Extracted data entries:
-----
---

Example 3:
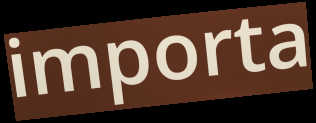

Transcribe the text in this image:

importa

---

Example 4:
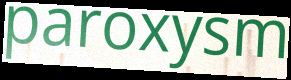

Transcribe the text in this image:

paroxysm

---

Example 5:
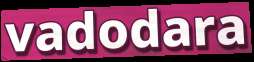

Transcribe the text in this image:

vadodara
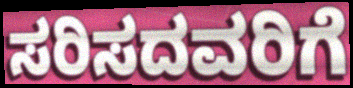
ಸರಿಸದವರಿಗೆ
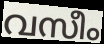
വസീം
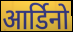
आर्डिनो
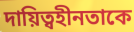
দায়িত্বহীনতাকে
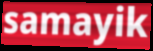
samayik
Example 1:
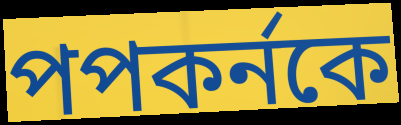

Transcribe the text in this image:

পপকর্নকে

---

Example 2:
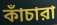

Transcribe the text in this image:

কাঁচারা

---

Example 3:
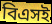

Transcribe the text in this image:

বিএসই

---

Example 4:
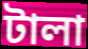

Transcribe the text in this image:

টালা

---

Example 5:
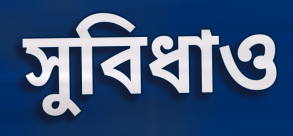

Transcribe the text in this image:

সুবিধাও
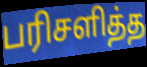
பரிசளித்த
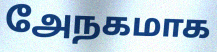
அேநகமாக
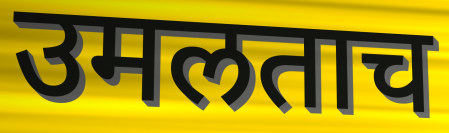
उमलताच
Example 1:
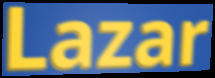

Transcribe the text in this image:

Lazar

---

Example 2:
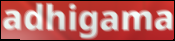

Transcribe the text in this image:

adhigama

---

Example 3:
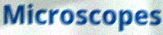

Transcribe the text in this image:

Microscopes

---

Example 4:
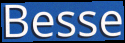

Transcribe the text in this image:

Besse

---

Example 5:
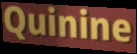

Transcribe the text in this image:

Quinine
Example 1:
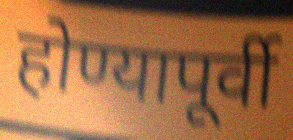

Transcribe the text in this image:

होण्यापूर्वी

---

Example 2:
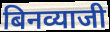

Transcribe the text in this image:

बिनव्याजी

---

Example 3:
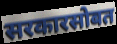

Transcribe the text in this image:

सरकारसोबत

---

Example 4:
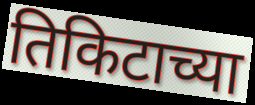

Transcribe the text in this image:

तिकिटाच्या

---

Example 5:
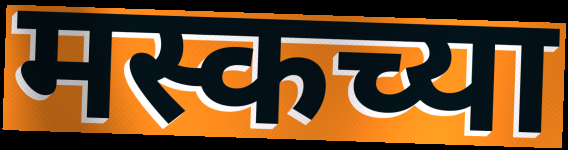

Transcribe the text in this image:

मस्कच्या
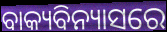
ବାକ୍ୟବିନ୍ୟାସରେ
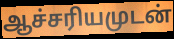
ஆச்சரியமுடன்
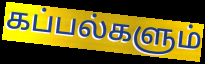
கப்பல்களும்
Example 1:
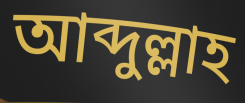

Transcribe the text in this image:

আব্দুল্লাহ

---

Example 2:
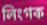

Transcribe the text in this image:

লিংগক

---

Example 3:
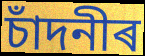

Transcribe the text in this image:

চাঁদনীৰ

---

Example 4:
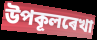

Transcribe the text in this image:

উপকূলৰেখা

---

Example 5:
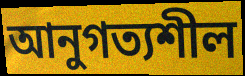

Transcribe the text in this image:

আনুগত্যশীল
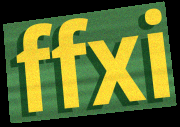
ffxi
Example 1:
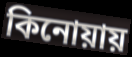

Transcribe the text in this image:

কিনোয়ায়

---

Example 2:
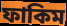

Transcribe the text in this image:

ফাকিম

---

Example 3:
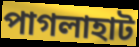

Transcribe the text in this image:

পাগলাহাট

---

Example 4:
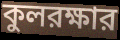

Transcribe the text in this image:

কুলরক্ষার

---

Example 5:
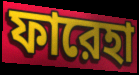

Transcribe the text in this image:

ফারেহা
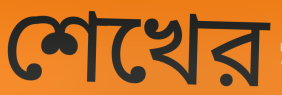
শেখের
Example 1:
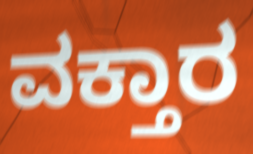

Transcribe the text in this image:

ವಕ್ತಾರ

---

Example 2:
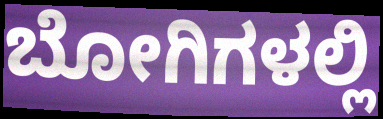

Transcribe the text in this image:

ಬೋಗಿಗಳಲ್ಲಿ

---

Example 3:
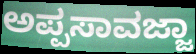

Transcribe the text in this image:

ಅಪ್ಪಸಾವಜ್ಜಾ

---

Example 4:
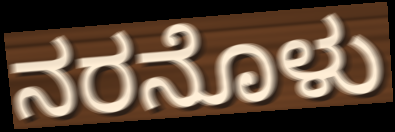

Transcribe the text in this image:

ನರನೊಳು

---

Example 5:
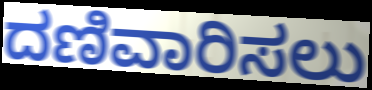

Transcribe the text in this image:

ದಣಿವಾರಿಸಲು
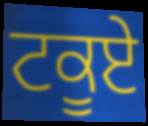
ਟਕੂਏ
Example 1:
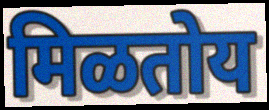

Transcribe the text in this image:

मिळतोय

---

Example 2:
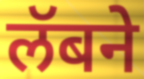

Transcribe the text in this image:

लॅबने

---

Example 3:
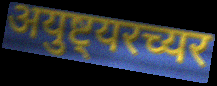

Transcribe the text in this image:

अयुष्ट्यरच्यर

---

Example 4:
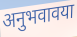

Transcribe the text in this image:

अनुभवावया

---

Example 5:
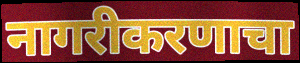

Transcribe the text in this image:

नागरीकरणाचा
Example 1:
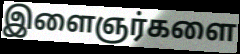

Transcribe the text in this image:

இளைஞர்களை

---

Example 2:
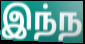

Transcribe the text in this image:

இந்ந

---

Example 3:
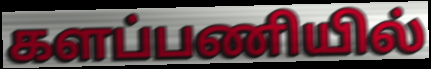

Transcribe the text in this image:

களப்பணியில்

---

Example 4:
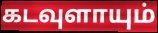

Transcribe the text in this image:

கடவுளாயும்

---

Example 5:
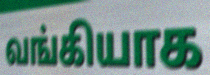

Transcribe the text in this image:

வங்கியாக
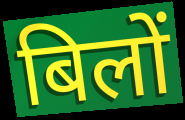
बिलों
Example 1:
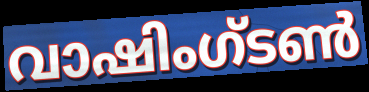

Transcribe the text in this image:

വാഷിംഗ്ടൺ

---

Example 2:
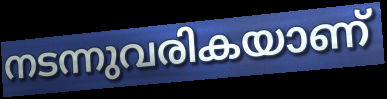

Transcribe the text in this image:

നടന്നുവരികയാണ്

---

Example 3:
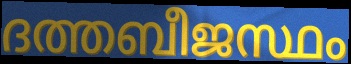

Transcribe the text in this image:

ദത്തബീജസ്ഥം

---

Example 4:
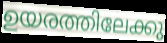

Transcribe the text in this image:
-----
Work task: Every line above should be printed again word for word, without its pictures.

Solution to this problem:
---

Example 3:

Transcribe the text in this image:

importa

---

Example 4:

Transcribe the text in this image:

paroxysm

---

Example 5:

Transcribe the text in this image:

vadodara
ಸರಿಸದವರಿಗೆ
വസീം
आर्डिनो
দায়িত্বহীনতাকে
samayik
Example 1:

Transcribe the text in this image:

পপকর্নকে

---

Example 2:

Transcribe the text in this image:

কাঁচারা

---

Example 3:

Transcribe the text in this image:

বিএসই

---

Example 4:

Transcribe the text in this image:

টালা

---

Example 5:

Transcribe the text in this image:

সুবিধাও
பரிசளித்த
அேநகமாக
उमलताच
Example 1:

Transcribe the text in this image:

Lazar

---

Example 2:

Transcribe the text in this image:

adhigama

---

Example 3:

Transcribe the text in this image:

Microscopes

---

Example 4:

Transcribe the text in this image:

Besse

---

Example 5:

Transcribe the text in this image:

Quinine
Example 1:

Transcribe the text in this image:

होण्यापूर्वी

---

Example 2:

Transcribe the text in this image:

बिनव्याजी

---

Example 3:

Transcribe the text in this image:

सरकारसोबत

---

Example 4:

Transcribe the text in this image:

तिकिटाच्या

---

Example 5:

Transcribe the text in this image:

मस्कच्या
ବାକ୍ୟବିନ୍ୟାସରେ
ஆச்சரியமுடன்
கப்பல்களும்
Example 1:

Transcribe the text in this image:

আব্দুল্লাহ

---

Example 2:

Transcribe the text in this image:

লিংগক

---

Example 3:

Transcribe the text in this image:

চাঁদনীৰ

---

Example 4:

Transcribe the text in this image:

উপকূলৰেখা

---

Example 5:

Transcribe the text in this image:

আনুগত্যশীল
ffxi
Example 1:

Transcribe the text in this image:

কিনোয়ায়

---

Example 2:

Transcribe the text in this image:

ফাকিম

---

Example 3:

Transcribe the text in this image:

পাগলাহাট

---

Example 4:

Transcribe the text in this image:

কুলরক্ষার

---

Example 5:

Transcribe the text in this image:

ফারেহা
শেখের
Example 1:

Transcribe the text in this image:

ವಕ್ತಾರ

---

Example 2:

Transcribe the text in this image:

ಬೋಗಿಗಳಲ್ಲಿ

---

Example 3:

Transcribe the text in this image:

ಅಪ್ಪಸಾವಜ್ಜಾ

---

Example 4:

Transcribe the text in this image:

ನರನೊಳು

---

Example 5:

Transcribe the text in this image:

ದಣಿವಾರಿಸಲು
ਟਕੂਏ
Example 1:

Transcribe the text in this image:

मिळतोय

---

Example 2:

Transcribe the text in this image:

लॅबने

---

Example 3:

Transcribe the text in this image:

अयुष्ट्यरच्यर

---

Example 4:

Transcribe the text in this image:

अनुभवावया

---

Example 5:

Transcribe the text in this image:

नागरीकरणाचा
Example 1:

Transcribe the text in this image:

இளைஞர்களை

---

Example 2:

Transcribe the text in this image:

இந்ந

---

Example 3:

Transcribe the text in this image:

களப்பணியில்

---

Example 4:

Transcribe the text in this image:

கடவுளாயும்

---

Example 5:

Transcribe the text in this image:

வங்கியாக
बिलों
Example 1:

Transcribe the text in this image:

വാഷിംഗ്ടൺ

---

Example 2:

Transcribe the text in this image:

നടന്നുവരികയാണ്

---

Example 3:

Transcribe the text in this image:

ദത്തബീജസ്ഥം

---

Example 4:

Transcribe the text in this image:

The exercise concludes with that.